Working from the entries below, tally each line that holds "grading". Give the tally and nothing else.

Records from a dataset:

───

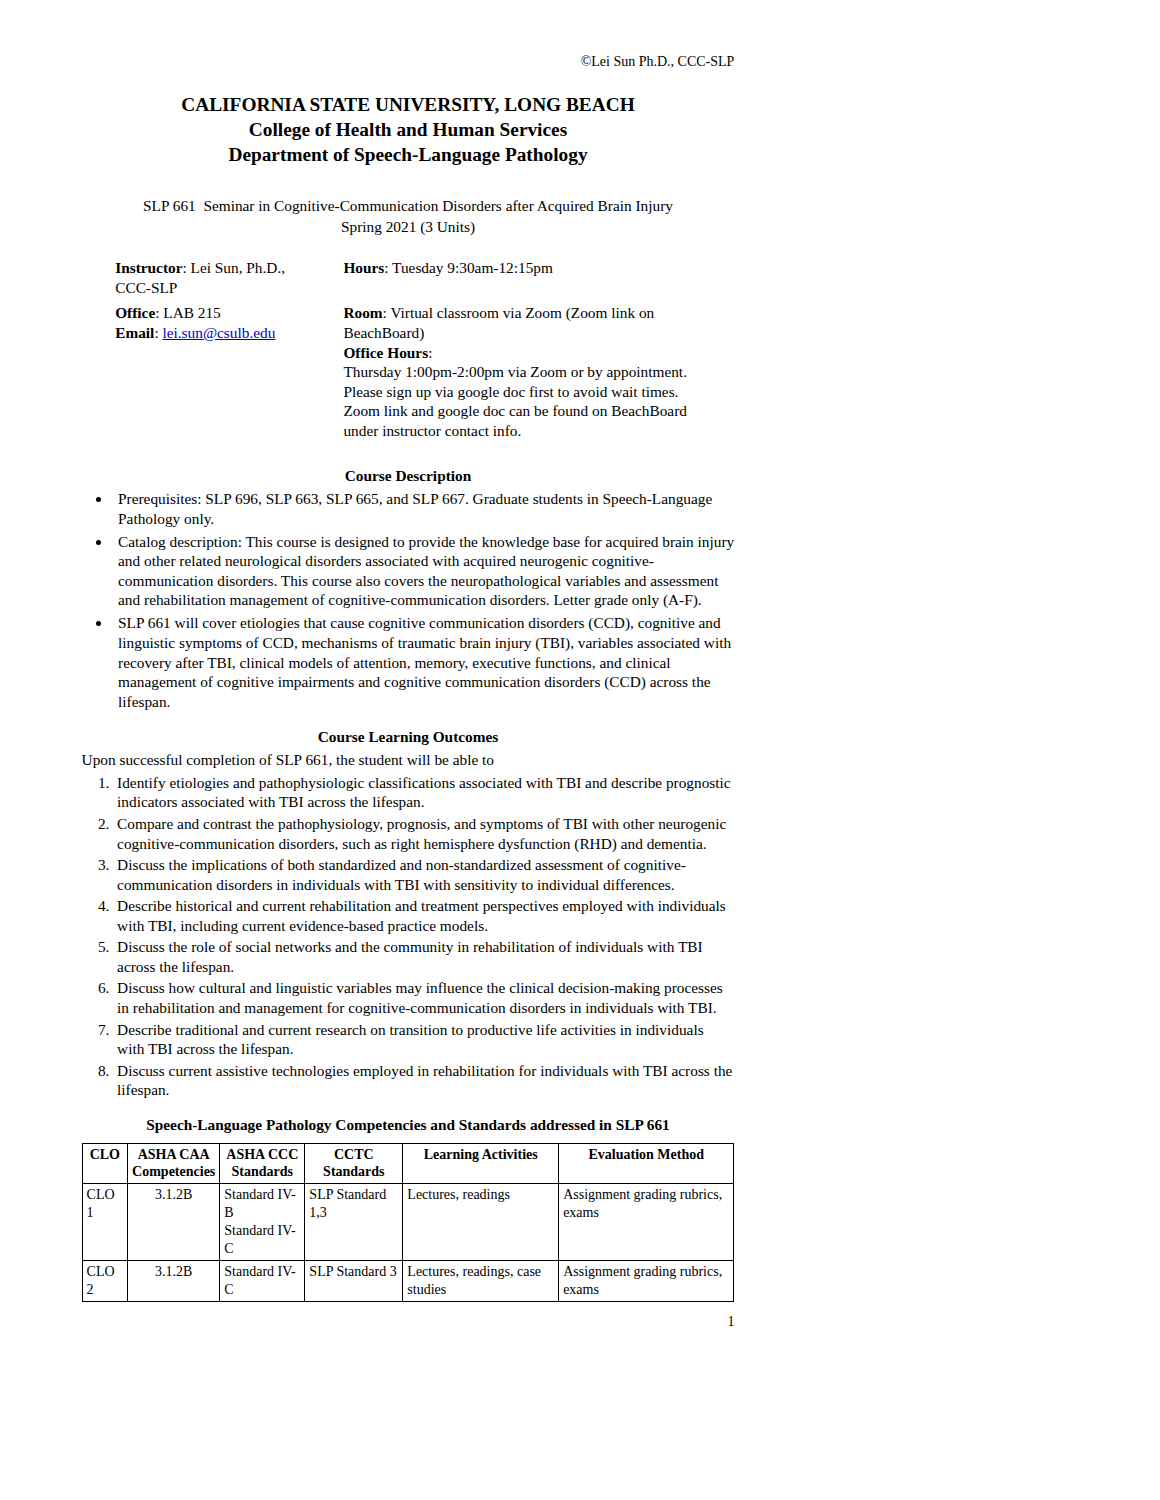©Lei Sun Ph.D., CCC-SLP
CALIFORNIA STATE UNIVERSITY, LONG BEACH College of Health and Human Services Department of Speech-Language Pathology
SLP 661 Seminar in Cognitive-Communication Disorders after Acquired Brain Injury Spring 2021 (3 Units)
| Instructor : Lei Sun, Ph.D., CCC-SLP | Hours : Tuesday 9:30am-12:15pm |
| Office : LAB 215 Email : lei.sun@csulb.edu | Room : Virtual classroom via Zoom (Zoom link on BeachBoard) Office Hours : Thursday 1:00pm-2:00pm via Zoom or by appointment. Please sign up via google doc first to avoid wait times. Zoom link and google doc can be found on BeachBoard under instructor contact info. |
Course Description
Prerequisites: SLP 696, SLP 663, SLP 665, and SLP 667. Graduate students in Speech-Language Pathology only.
Catalog description: This course is designed to provide the knowledge base for acquired brain injury and other related neurological disorders associated with acquired neurogenic cognitive-communication disorders. This course also covers the neuropathological variables and assessment and rehabilitation management of cognitive-communication disorders. Letter grade only (A-F).
SLP 661 will cover etiologies that cause cognitive communication disorders (CCD), cognitive and linguistic symptoms of CCD, mechanisms of traumatic brain injury (TBI), variables associated with recovery after TBI, clinical models of attention, memory, executive functions, and clinical management of cognitive impairments and cognitive communication disorders (CCD) across the lifespan.
Course Learning Outcomes
Upon successful completion of SLP 661, the student will be able to
Identify etiologies and pathophysiologic classifications associated with TBI and describe prognostic indicators associated with TBI across the lifespan.
Compare and contrast the pathophysiology, prognosis, and symptoms of TBI with other neurogenic cognitive-communication disorders, such as right hemisphere dysfunction (RHD) and dementia.
Discuss the implications of both standardized and non-standardized assessment of cognitive-communication disorders in individuals with TBI with sensitivity to individual differences.
Describe historical and current rehabilitation and treatment perspectives employed with individuals with TBI, including current evidence-based practice models.
Discuss the role of social networks and the community in rehabilitation of individuals with TBI across the lifespan.
Discuss how cultural and linguistic variables may influence the clinical decision-making processes in rehabilitation and management for cognitive-communication disorders in individuals with TBI.
Describe traditional and current research on transition to productive life activities in individuals with TBI across the lifespan.
Discuss current assistive technologies employed in rehabilitation for individuals with TBI across the lifespan.
Speech-Language Pathology Competencies and Standards addressed in SLP 661
| CLO | ASHA CAA Competencies | ASHA CCC Standards | CCTC Standards | Learning Activities | Evaluation Method |
| --- | --- | --- | --- | --- | --- |
| CLO 1 | 3.1.2B | Standard IV-B Standard IV-C | SLP Standard 1,3 | Lectures, readings | Assignment grading rubrics, exams |
| CLO 2 | 3.1.2B | Standard IV-C | SLP Standard 3 | Lectures, readings, case studies | Assignment grading rubrics, exams |
1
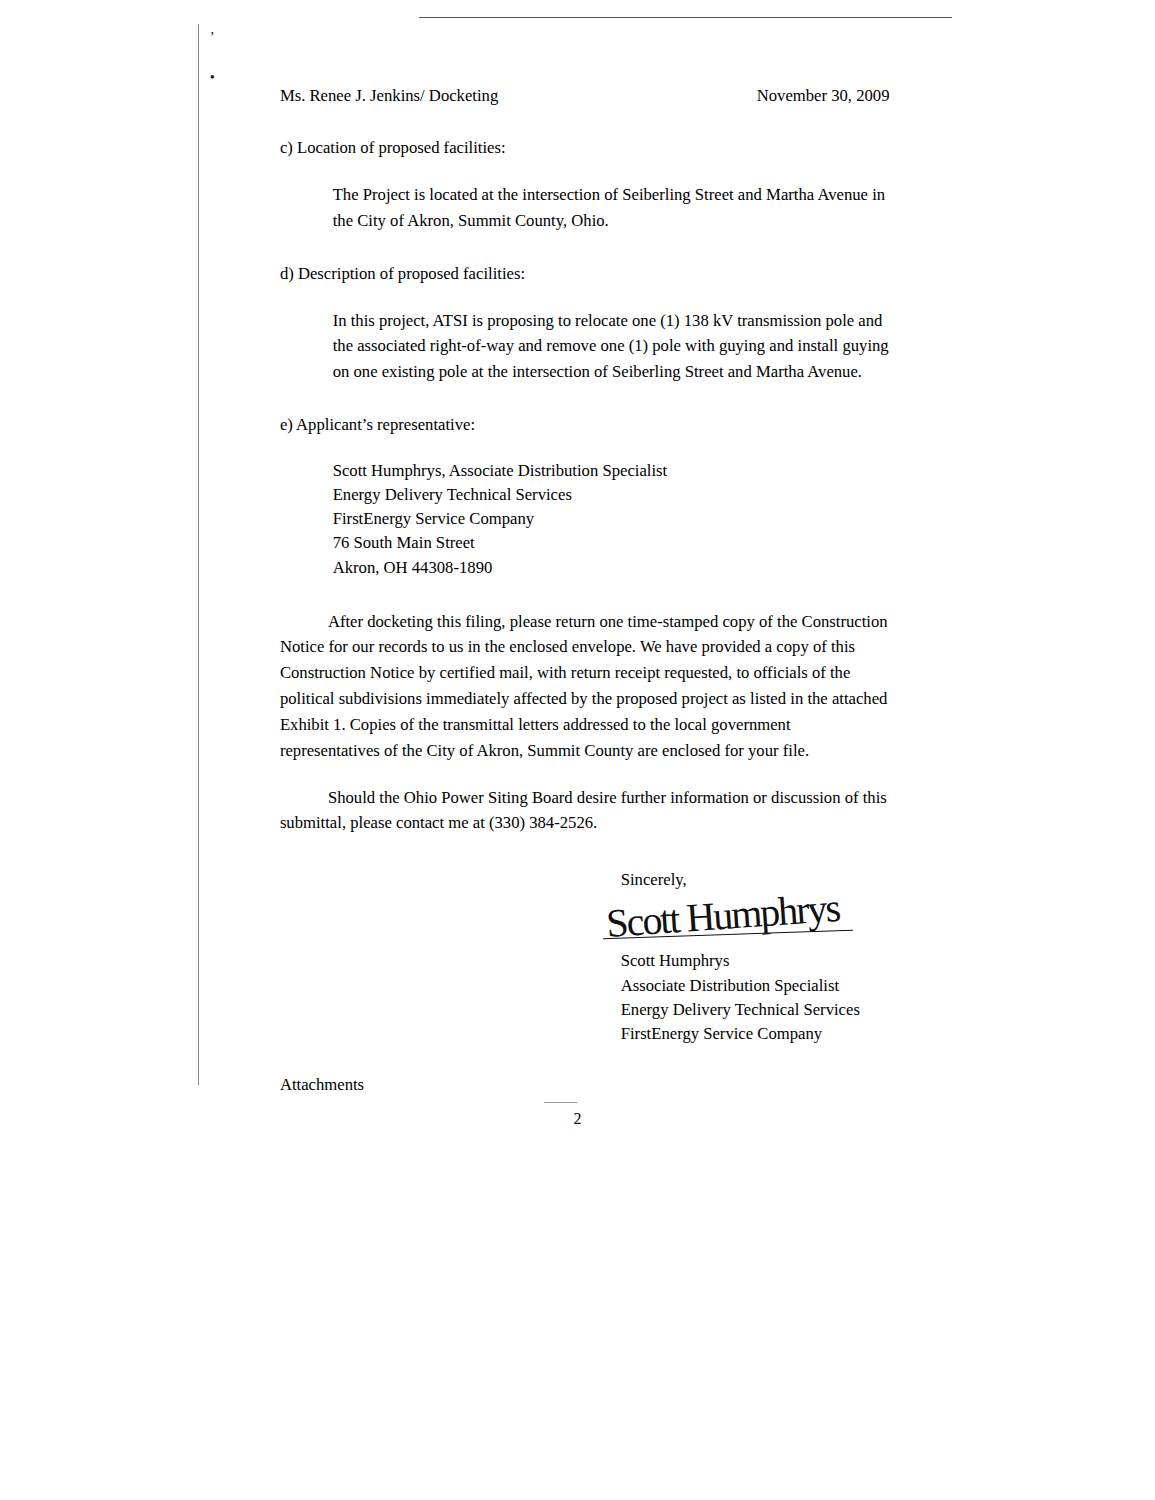’
•
Ms. Renee J. Jenkins/ Docketing
November 30, 2009
c) Location of proposed facilities:
The Project is located at the intersection of Seiberling Street and Martha Avenue in the City of Akron, Summit County, Ohio.
d) Description of proposed facilities:
In this project, ATSI is proposing to relocate one (1) 138 kV transmission pole and the associated right-of-way and remove one (1) pole with guying and install guying on one existing pole at the intersection of Seiberling Street and Martha Avenue.
e) Applicant’s representative:
Scott Humphrys, Associate Distribution Specialist
Energy Delivery Technical Services
FirstEnergy Service Company
76 South Main Street
Akron, OH 44308-1890
After docketing this filing, please return one time-stamped copy of the Construction Notice for our records to us in the enclosed envelope. We have provided a copy of this Construction Notice by certified mail, with return receipt requested, to officials of the political subdivisions immediately affected by the proposed project as listed in the attached Exhibit 1. Copies of the transmittal letters addressed to the local government representatives of the City of Akron, Summit County are enclosed for your file.
Should the Ohio Power Siting Board desire further information or discussion of this submittal, please contact me at (330) 384-2526.
Sincerely,
Scott Humphrys
Scott Humphrys
Associate Distribution Specialist
Energy Delivery Technical Services
FirstEnergy Service Company
Attachments
2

───

Answer to this task
2